第108話 飛鳥とミサ



『ッ……な、んで……おかあさん……っ』



 今でも鮮明に蘇る。


 ドアを叩く音と、あの母の声──



『……ぅ……ゃだ、ここから、だして……っ』



 何度泣きながら訴えても


 いつも返事は決まっていて



『飛鳥……お母さんね、


『……っ』


『だから……絶対に……』



 ────出してあげない。






 ◆◆◆




 古い記憶がよみがえると同時に、心臓が早鐘のように動きだした。


 聞こえてきた声に、見覚えのある姿に、呼吸が浅くなる。


 なんで──


 なんで、あの人が




 ここにいるんだ───?














   第108話 飛鳥とミサ












「あの、神木さん!? 離してください! エレナちゃんが……!」


「──ダメ、だ」


 エレナの元へ駆け出そうとした、あかりの腕を掴んだのは──無意識だった。


 あれが誰なのか認識した瞬間、体は正直に反応しはじめた。


(ダメだ、今は……)


 思い出す。あの声のトーン。


 あの人は、今




 ────すごく、怒ってる。





「ごめんなさいッ! でも、ちゃんと門限には帰るつもりだったの!! それに、せっかく誘ってくれたに、断るなんて……!」


「エレナ!」


「ッ……!?」


「あんな公園で遊んでいいなんて、言った? 怪我でもして、そのキレイな体に、傷でもついたらどうするつもり?」


 母親が、エレナの頬に手を添え、冷たく囁く声が聞こえた。こちらには気づいてないようだが、恐ろしいくらい二人の会話はよく耳に響いた。

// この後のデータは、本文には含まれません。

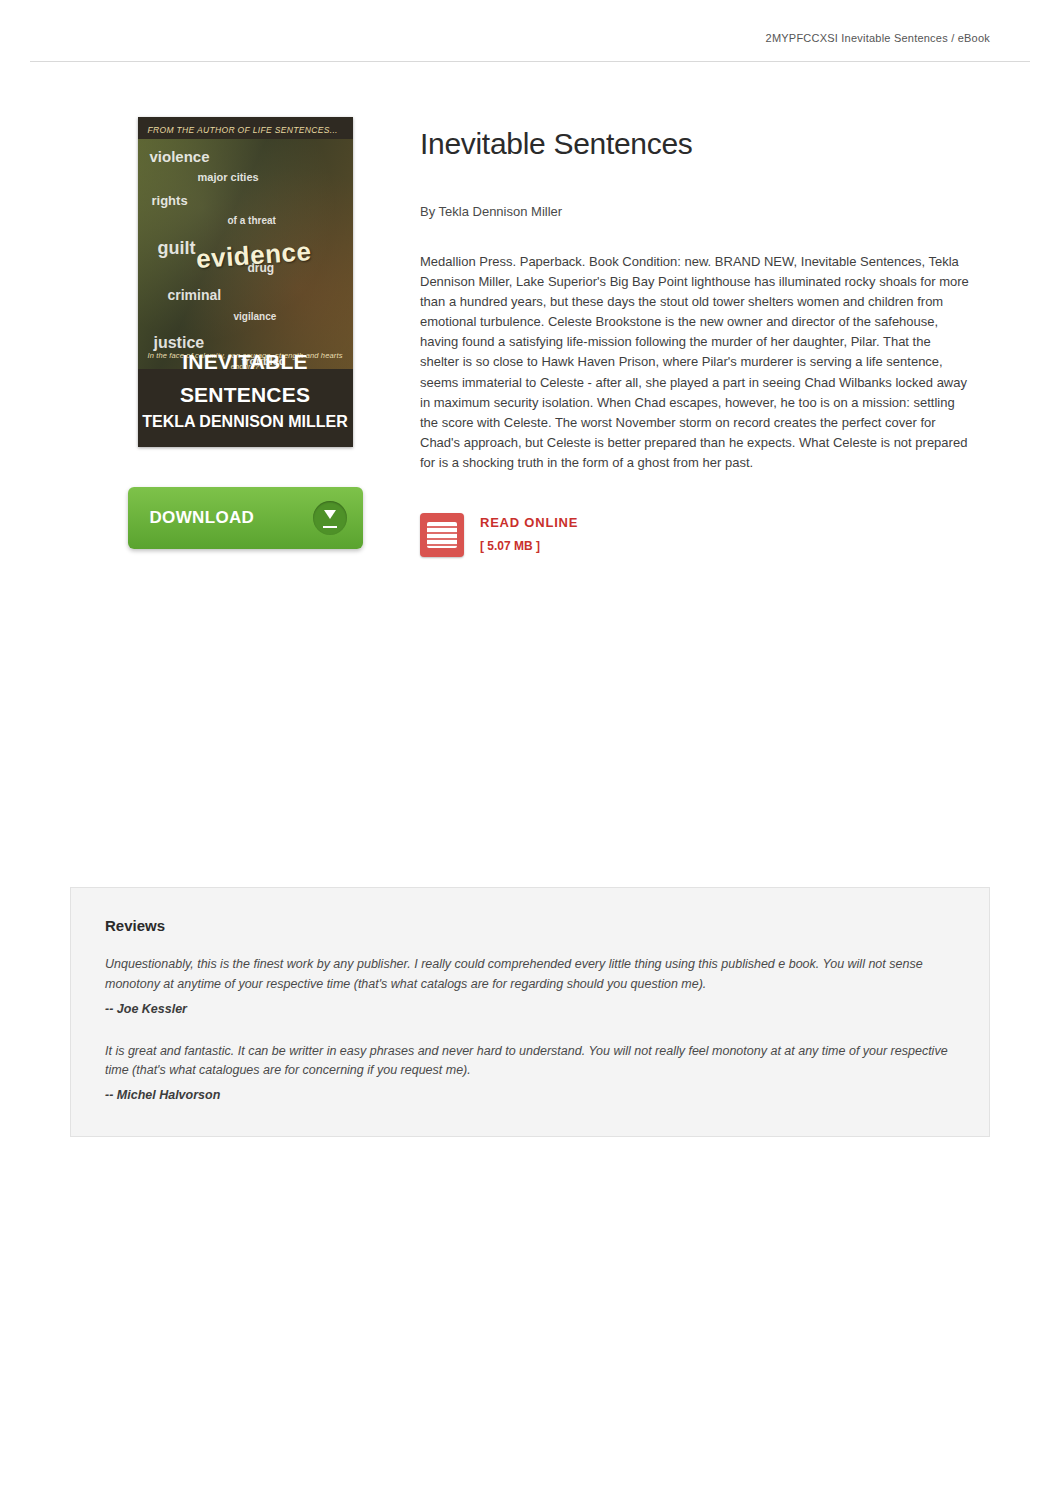2MYPFCCXSI Inevitable Sentences / eBook
FROM THE AUTHOR OF LIFE SENTENCES...
violence major cities rights of a threat guilt drug criminal vigilance justice troubled
evidence
In the face of calamity, can courage, strength and hearts endure?
INEVITABLE SENTENCES
TEKLA DENNISON MILLER
DOWNLOAD
Inevitable Sentences
By Tekla Dennison Miller
Medallion Press. Paperback. Book Condition: new. BRAND NEW, Inevitable Sentences, Tekla Dennison Miller, Lake Superior's Big Bay Point lighthouse has illuminated rocky shoals for more than a hundred years, but these days the stout old tower shelters women and children from emotional turbulence. Celeste Brookstone is the new owner and director of the safehouse, having found a satisfying life-mission following the murder of her daughter, Pilar. That the shelter is so close to Hawk Haven Prison, where Pilar's murderer is serving a life sentence, seems immaterial to Celeste - after all, she played a part in seeing Chad Wilbanks locked away in maximum security isolation. When Chad escapes, however, he too is on a mission: settling the score with Celeste. The worst November storm on record creates the perfect cover for Chad's approach, but Celeste is better prepared than he expects. What Celeste is not prepared for is a shocking truth in the form of a ghost from her past.
Read Online
[ 5.07 MB ]
Reviews
Unquestionably, this is the finest work by any publisher. I really could comprehended every little thing using this published e book. You will not sense monotony at anytime of your respective time (that's what catalogs are for regarding should you question me).
-- Joe Kessler
It is great and fantastic. It can be writter in easy phrases and never hard to understand. You will not really feel monotony at at any time of your respective time (that's what catalogues are for concerning if you request me).
-- Michel Halvorson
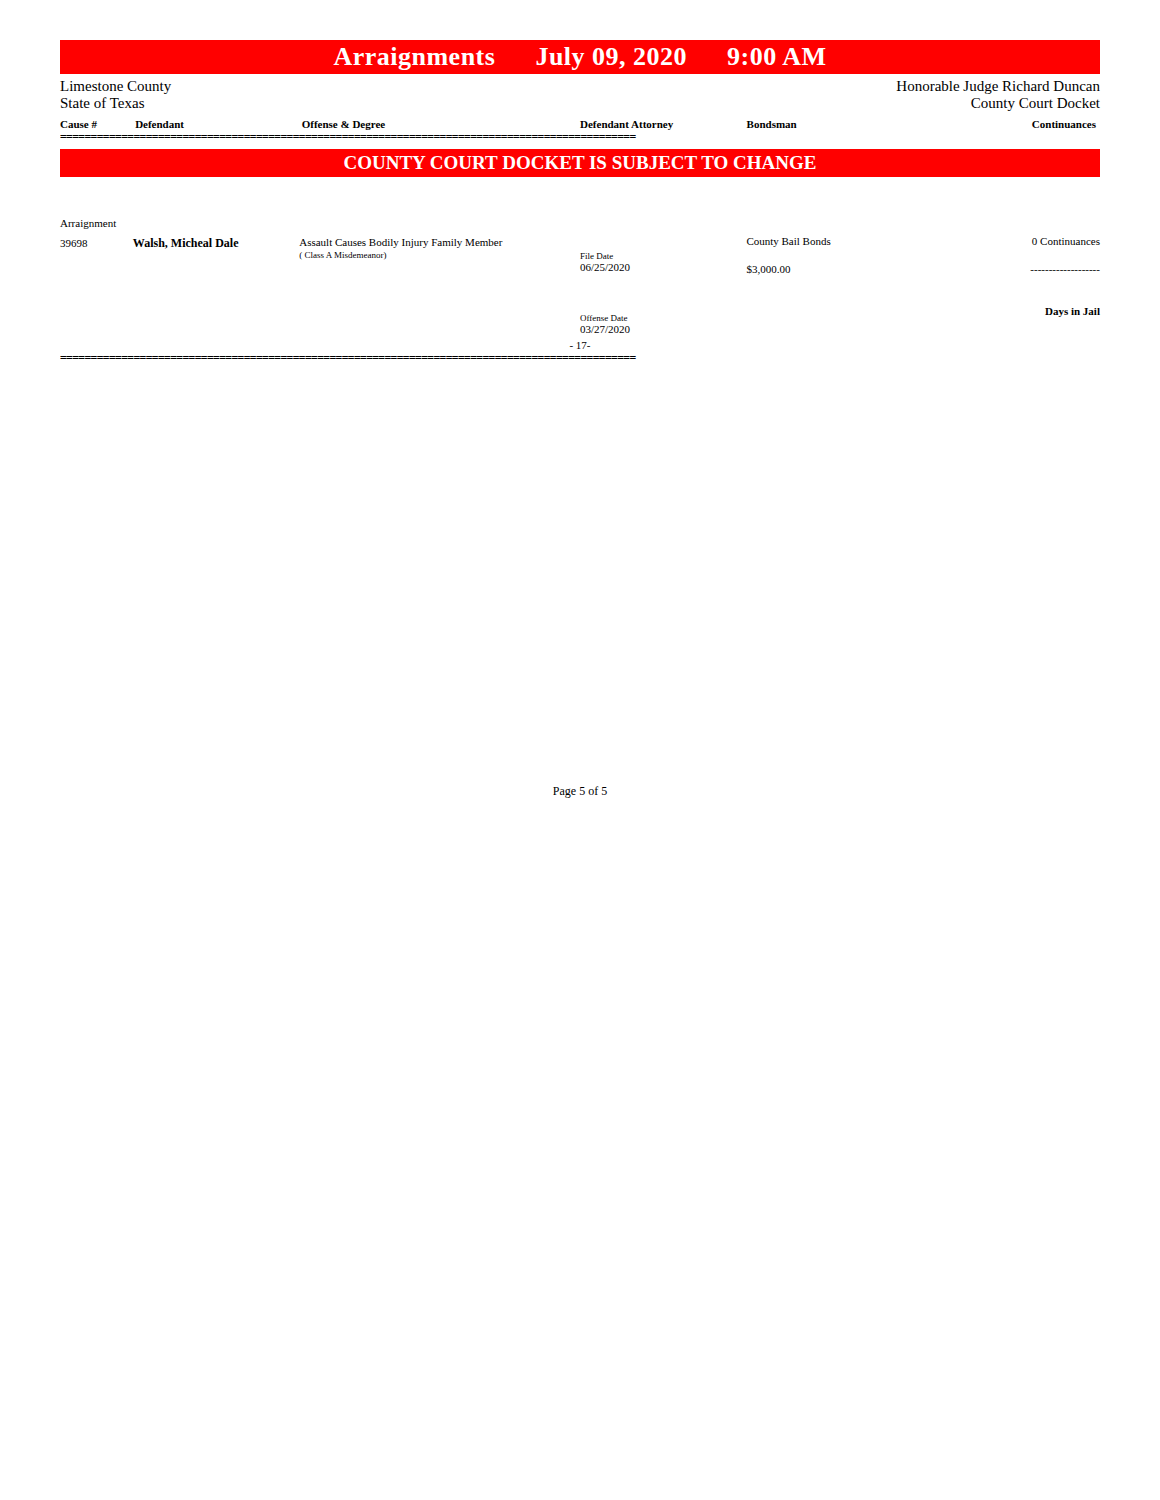Arraignments July 09, 2020 9:00 AM
Limestone County
State of Texas
Honorable Judge Richard Duncan
County Court Docket
Cause #
Defendant
Offense & Degree
Defendant Attorney
Bondsman
Continuances
==============================================================================================
COUNTY COURT DOCKET IS SUBJECT TO CHANGE
Arraignment
39698
Walsh, Micheal Dale
Assault Causes Bodily Injury Family Member ( Class A Misdemeanor)
File Date
06/25/2020
Offense Date
03/27/2020
County Bail Bonds
$3,000.00
0 Continuances
-------------------
Days in Jail
- 17-
==============================================================================================
Page 5 of 5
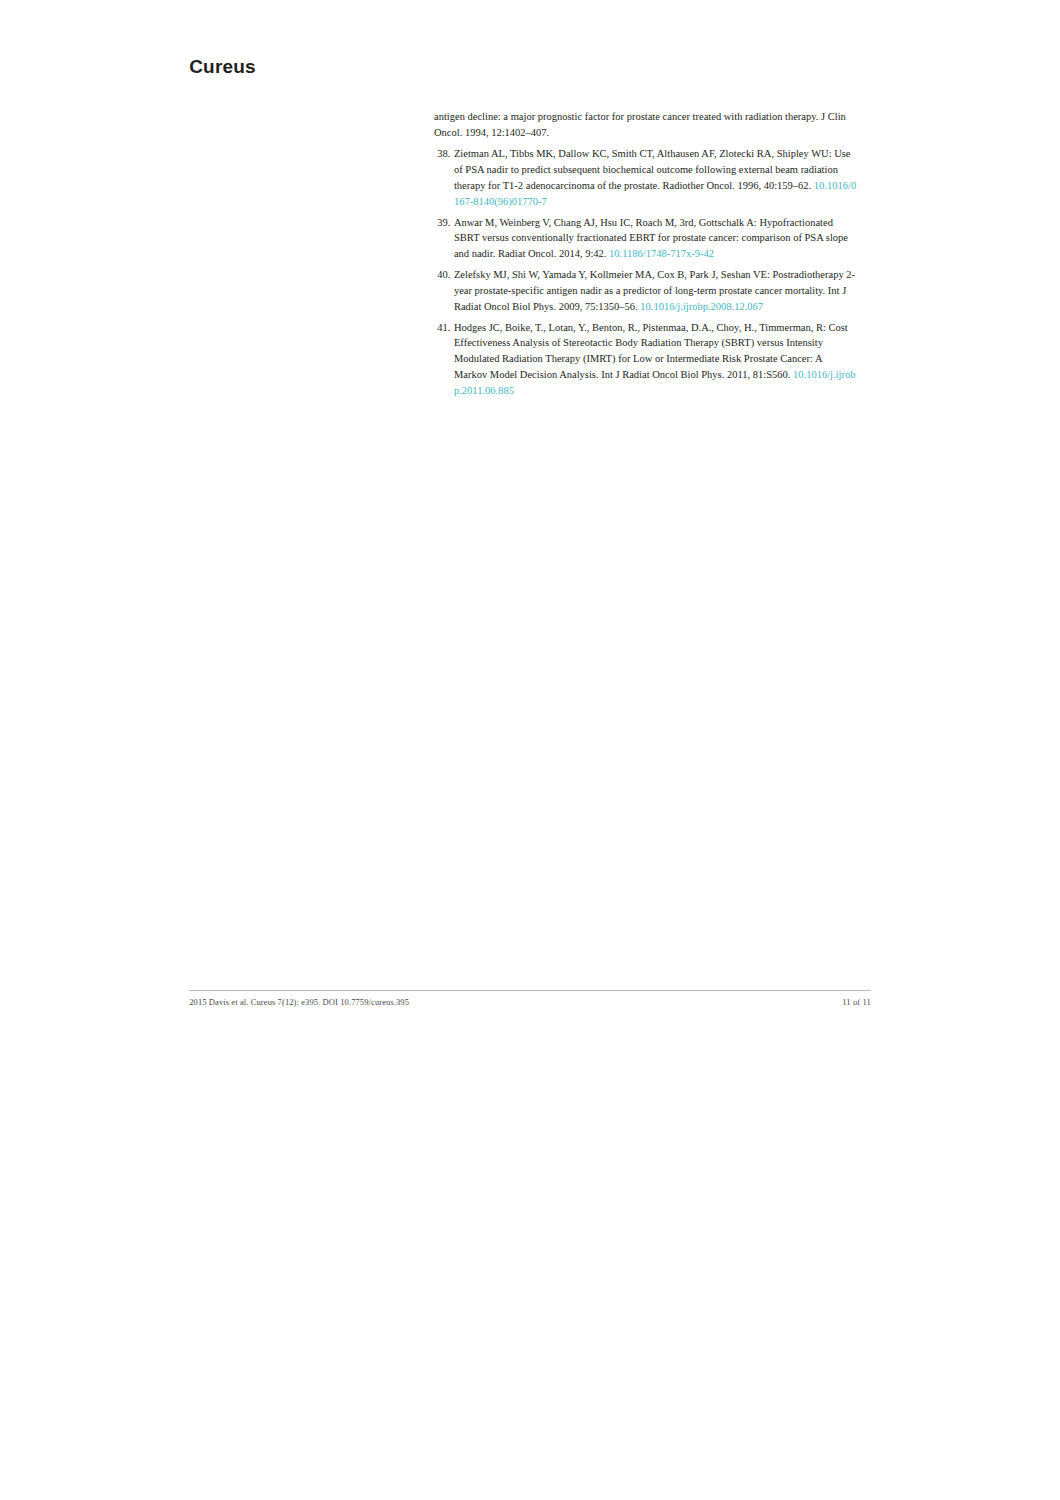Cureus
antigen decline: a major prognostic factor for prostate cancer treated with radiation therapy. J Clin Oncol. 1994, 12:1402–407.
38. Zietman AL, Tibbs MK, Dallow KC, Smith CT, Althausen AF, Zlotecki RA, Shipley WU: Use of PSA nadir to predict subsequent biochemical outcome following external beam radiation therapy for T1-2 adenocarcinoma of the prostate. Radiother Oncol. 1996, 40:159–62. 10.1016/0167-8140(96)01770-7
39. Anwar M, Weinberg V, Chang AJ, Hsu IC, Roach M, 3rd, Gottschalk A: Hypofractionated SBRT versus conventionally fractionated EBRT for prostate cancer: comparison of PSA slope and nadir. Radiat Oncol. 2014, 9:42. 10.1186/1748-717x-9-42
40. Zelefsky MJ, Shi W, Yamada Y, Kollmeier MA, Cox B, Park J, Seshan VE: Postradiotherapy 2-year prostate-specific antigen nadir as a predictor of long-term prostate cancer mortality. Int J Radiat Oncol Biol Phys. 2009, 75:1350–56. 10.1016/j.ijrobp.2008.12.067
41. Hodges JC, Boike, T., Lotan, Y., Benton, R., Pistenmaa, D.A., Choy, H., Timmerman, R: Cost Effectiveness Analysis of Stereotactic Body Radiation Therapy (SBRT) versus Intensity Modulated Radiation Therapy (IMRT) for Low or Intermediate Risk Prostate Cancer: A Markov Model Decision Analysis. Int J Radiat Oncol Biol Phys. 2011, 81:S560. 10.1016/j.ijrobp.2011.06.885
2015 Davis et al. Cureus 7(12): e395. DOI 10.7759/cureus.395
11 of 11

 恐怖に震えるエレナの顔が見え、あかりは再度その場から離れようと試みたが、飛鳥に腕を捕まれ、身動きが取れないあかりは、その二人から、ただ目をそらさずにいる事しかできなかった。


(エレナちゃん……っ)


 どうしよう。あのままじゃ──


「──痛ッ」


 だが、そんなあかりの腕に、突如鈍い痛みが走った。


 反射的に顔をしかめ、痛みが走った腕を見れば、飛鳥がその手の力を更に強めたのだとわかった。


 男性の力だ。強く捕まれたら、やはり痛い。


 だが、その腕に響いたのは、なぜか痛みだけではなく。その手から、ほんのわずかに伝わってきたのは


 ──微かな振動。



「神木さん……?」


 もしかして……震えてる?



「ぁ……、は……ッ!」


 瞬間──顔色が、みるみる青ざめていくのがわかった。


 呼吸が荒くなり、苦しそうに不規則な息をしては、肩を震わせていた。


 先程まで、普通に会話をしていたはずなのに、突然豹変したその姿見て、あかりは驚き目を見開く。


「え!? なんで……どうしたんですか!?」


 その場にしゃがみこみ、あかりが慌てて声をかけると、飛鳥のもう片方の手が、あかりの服へと伸びてきた。


 服の裾を必死に掴み、まるで怯えるように縮こまるその姿は、なにかから身を隠そうとする子供のようにもみえた。


 あまりにも弱々しい姿。


 それは、どうみても、今まで見てきた『彼』ではなかった。



「ッ、──はぁ……ぁ」


「神木さん……っ」


 まるで恐ろしいものでも見るかのように、その表情は険しく、カタカタと体を震わせていた。


 今にもベンチから崩れ落ちそうなほど、いや下手をすれば、気を失ってしまうのではないかと思ってしまうほど、ゼーゼーと荒い呼吸をしていて、あかりの腕を掴むその手は、もう血の気が引いたように冷たくなっていた。


(何かの発作??)


 過呼吸? 喘息? それとも……


「ぁ、あの、薬とかありませんか!? お水でもなんでも、欲しいものがあれば、私すぐとってきますから……!」


 幸い家はすぐそ側だ。あかりは、なにか手助けができないかと、飛鳥に声をかける。


 だが──


「……ッ──て」


「え?」


「ッ、そ……に……ぃ───」



 ────そばにいて。



 その言葉を聞いて、あかりはなにかを察した。


 これは、発作とか、そんなんじゃない。


 本当に、何かに、怯えてる───?


「……!」


 瞬間、その何かに気づいて、あかりは公園の出口に顔だけむけて振り返った。


 すると、さっきまでそこいたはずのエレナとその母親の姿は、もうすでに姿を消していた。


(エレナちゃん……っ)


 エレナも心配だ。


 だが、気になったことがある。


(……すごく、似てた)




 ─────神木さんと。





「ッ……はぁ、っ……ッ」


「……!」


 二人の姿はもうない。


 だが、その震えも、苦しそうな息遣いも全く治まることはなく、飛鳥は縋るようにあかりの服を掴んだまま離そうとはしなかった。


 その姿に、あかりはそっと空いている方の手を飛鳥の背に回すと、落ち着かせようと、ゆっくりとその背をさすり始めた。


「……大丈夫。どこにも、行きませんから」


 いつのにか二人の頭上には、鉛のような雲が広がっていた。


 それは、今にも雨が降りだしそうな



 ──そんな重く暗い空だった。